[Data excerpts]
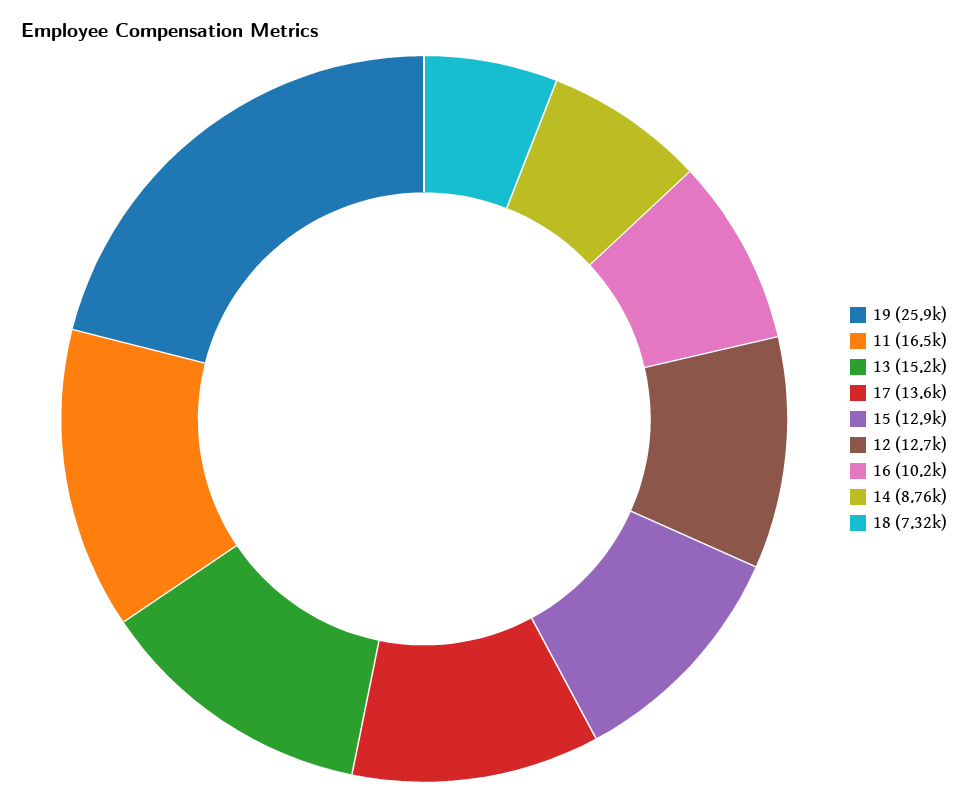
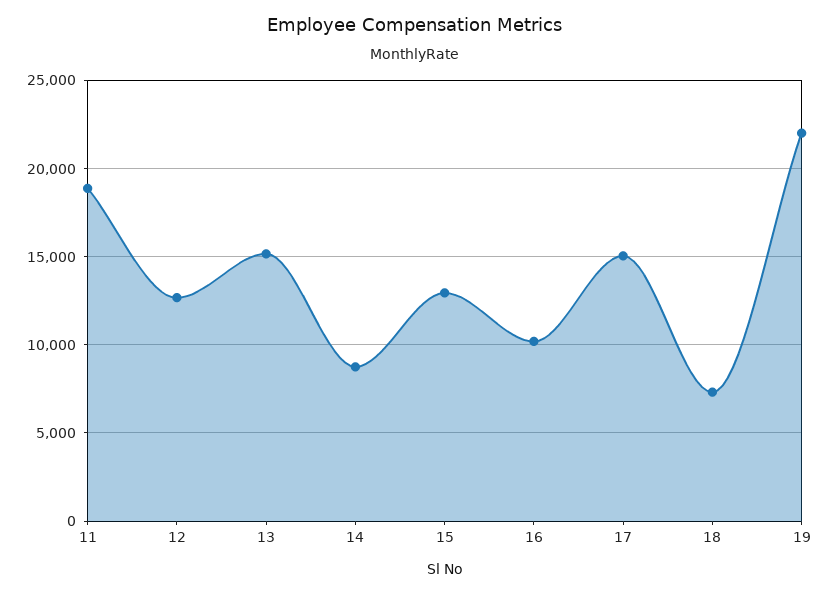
  {
-   "19": 25900,
+   "19": 22000,
-   "11": 16500,
+   "11": 19000,
    "13": 15200,
-   "17": 13600,
+   "17": 15000,
    "15": 12900,
    "12": 12700,
    "16": 10200,
    "14": 8760,
    "18": 7320
  }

**Required work:**
Transcribe all entries above exactly. Drop the pictures.

**Exercise output:**
  {
-   "19": 25900,
+   "19": 22000,
-   "11": 16500,
+   "11": 19000,
    "13": 15200,
-   "17": 13600,
+   "17": 15000,
    "15": 12900,
    "12": 12700,
    "16": 10200,
    "14": 8760,
    "18": 7320
  }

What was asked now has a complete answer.